(Stored items)
◆ ◆ ◆ ◆

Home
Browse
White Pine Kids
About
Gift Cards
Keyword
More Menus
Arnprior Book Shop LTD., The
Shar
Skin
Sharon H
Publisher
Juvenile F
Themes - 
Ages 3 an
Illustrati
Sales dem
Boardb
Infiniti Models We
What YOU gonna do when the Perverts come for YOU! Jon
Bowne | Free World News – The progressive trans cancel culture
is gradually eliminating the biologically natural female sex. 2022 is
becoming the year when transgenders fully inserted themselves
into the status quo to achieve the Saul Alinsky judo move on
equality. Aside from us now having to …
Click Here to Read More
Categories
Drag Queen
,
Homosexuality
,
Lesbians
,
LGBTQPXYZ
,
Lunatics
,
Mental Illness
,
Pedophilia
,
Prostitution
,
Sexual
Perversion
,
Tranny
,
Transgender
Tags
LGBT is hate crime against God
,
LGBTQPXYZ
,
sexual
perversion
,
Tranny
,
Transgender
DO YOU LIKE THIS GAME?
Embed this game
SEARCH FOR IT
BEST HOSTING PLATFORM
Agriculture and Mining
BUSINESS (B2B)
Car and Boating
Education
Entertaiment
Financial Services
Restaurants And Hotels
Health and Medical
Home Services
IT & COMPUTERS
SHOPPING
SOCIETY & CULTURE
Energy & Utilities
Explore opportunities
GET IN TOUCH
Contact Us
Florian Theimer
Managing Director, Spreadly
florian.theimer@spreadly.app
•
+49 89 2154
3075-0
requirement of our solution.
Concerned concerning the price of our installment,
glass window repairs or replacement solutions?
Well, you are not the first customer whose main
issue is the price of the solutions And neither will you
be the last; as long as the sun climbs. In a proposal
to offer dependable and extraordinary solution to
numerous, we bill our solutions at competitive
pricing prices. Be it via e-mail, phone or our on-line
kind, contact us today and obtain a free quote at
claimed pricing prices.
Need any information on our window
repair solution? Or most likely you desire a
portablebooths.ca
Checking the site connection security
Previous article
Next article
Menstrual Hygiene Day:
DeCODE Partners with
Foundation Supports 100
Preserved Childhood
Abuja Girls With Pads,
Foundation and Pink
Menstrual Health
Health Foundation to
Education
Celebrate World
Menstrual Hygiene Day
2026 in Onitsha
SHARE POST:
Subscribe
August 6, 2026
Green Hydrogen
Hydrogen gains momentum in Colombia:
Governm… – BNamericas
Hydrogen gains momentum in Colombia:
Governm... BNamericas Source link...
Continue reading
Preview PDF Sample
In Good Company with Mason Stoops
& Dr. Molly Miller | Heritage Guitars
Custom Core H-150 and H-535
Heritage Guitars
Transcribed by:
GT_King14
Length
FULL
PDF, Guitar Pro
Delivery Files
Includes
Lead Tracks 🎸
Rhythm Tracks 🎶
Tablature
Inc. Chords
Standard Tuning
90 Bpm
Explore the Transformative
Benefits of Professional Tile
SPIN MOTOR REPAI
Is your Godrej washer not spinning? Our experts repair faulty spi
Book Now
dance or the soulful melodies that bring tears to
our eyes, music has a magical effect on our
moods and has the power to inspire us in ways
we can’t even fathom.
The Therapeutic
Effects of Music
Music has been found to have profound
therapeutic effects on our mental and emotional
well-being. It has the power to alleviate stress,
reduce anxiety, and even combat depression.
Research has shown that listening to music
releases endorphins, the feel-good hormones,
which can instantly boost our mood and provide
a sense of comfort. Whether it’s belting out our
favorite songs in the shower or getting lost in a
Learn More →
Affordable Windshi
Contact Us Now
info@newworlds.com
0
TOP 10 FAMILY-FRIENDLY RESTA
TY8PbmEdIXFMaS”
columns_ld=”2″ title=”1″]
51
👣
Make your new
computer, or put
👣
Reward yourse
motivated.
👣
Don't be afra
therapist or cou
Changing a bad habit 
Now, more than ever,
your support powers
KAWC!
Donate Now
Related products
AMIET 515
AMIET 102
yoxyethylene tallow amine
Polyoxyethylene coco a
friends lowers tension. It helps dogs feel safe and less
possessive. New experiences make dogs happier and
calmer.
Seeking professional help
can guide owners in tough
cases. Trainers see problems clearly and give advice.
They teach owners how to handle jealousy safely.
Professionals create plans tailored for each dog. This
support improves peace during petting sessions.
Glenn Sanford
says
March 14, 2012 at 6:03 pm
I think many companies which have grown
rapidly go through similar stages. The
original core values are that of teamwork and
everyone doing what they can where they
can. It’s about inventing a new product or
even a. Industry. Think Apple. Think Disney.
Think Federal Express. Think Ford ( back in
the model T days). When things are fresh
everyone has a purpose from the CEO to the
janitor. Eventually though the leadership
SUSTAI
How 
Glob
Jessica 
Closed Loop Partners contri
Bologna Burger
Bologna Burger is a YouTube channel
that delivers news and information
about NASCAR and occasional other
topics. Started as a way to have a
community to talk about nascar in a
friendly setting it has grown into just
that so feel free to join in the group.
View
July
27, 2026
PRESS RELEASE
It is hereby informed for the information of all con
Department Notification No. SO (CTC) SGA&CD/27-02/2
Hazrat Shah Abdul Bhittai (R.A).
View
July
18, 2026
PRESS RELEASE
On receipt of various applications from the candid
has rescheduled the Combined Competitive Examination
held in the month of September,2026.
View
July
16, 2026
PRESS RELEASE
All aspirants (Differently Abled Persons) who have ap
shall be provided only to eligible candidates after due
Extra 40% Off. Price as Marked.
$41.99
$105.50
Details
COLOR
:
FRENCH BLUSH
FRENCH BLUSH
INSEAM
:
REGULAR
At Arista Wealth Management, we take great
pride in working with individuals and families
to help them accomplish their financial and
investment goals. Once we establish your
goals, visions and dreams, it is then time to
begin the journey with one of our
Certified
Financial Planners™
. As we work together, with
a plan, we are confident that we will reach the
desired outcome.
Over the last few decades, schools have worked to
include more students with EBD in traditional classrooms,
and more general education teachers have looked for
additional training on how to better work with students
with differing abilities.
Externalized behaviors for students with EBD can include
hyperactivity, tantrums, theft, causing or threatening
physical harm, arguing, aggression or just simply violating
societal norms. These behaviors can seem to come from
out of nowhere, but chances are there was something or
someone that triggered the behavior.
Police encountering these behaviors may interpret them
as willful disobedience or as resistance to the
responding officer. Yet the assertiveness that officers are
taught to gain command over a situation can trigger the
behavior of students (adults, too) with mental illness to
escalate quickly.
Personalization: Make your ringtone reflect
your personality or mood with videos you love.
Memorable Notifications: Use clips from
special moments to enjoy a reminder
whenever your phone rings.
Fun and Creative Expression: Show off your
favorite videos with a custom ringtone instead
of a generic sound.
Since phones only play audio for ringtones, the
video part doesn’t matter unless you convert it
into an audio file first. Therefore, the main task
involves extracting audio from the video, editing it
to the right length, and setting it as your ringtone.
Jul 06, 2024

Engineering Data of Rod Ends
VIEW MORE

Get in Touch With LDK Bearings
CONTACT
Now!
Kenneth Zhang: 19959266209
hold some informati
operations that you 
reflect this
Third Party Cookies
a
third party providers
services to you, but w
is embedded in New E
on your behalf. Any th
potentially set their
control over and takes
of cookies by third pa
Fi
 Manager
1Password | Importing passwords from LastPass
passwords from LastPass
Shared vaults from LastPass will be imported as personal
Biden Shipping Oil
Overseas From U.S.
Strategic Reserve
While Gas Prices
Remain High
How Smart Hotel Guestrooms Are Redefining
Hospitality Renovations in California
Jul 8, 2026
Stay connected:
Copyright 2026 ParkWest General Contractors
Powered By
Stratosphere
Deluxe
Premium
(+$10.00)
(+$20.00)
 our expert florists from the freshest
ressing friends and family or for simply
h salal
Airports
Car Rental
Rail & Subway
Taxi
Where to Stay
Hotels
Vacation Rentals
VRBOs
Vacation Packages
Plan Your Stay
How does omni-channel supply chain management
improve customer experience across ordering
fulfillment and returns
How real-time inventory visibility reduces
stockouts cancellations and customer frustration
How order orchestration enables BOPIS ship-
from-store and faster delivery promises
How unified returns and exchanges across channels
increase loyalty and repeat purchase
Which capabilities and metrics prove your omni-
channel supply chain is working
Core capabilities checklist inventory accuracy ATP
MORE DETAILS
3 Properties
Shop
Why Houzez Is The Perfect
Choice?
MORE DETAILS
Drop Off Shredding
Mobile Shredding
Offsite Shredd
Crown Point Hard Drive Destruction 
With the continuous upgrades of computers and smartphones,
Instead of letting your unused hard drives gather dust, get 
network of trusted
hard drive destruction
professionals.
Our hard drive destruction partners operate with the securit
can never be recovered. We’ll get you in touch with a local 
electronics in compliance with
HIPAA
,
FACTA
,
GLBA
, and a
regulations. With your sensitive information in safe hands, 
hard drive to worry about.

◆ ◆ ◆ ◆

Written task - Your task is to retype the entries verbatim, starting with the line that holds "Prostitution" and stopping after the line that holds "Health and Medical".

Result of the exercise -
Prostitution
,
Sexual
Perversion
,
Tranny
,
Transgender
Tags
LGBT is hate crime against God
,
LGBTQPXYZ
,
sexual
perversion
,
Tranny
,
Transgender
DO YOU LIKE THIS GAME?
Embed this game
SEARCH FOR IT
BEST HOSTING PLATFORM
Agriculture and Mining
BUSINESS (B2B)
Car and Boating
Education
Entertaiment
Financial Services
Restaurants And Hotels
Health and Medical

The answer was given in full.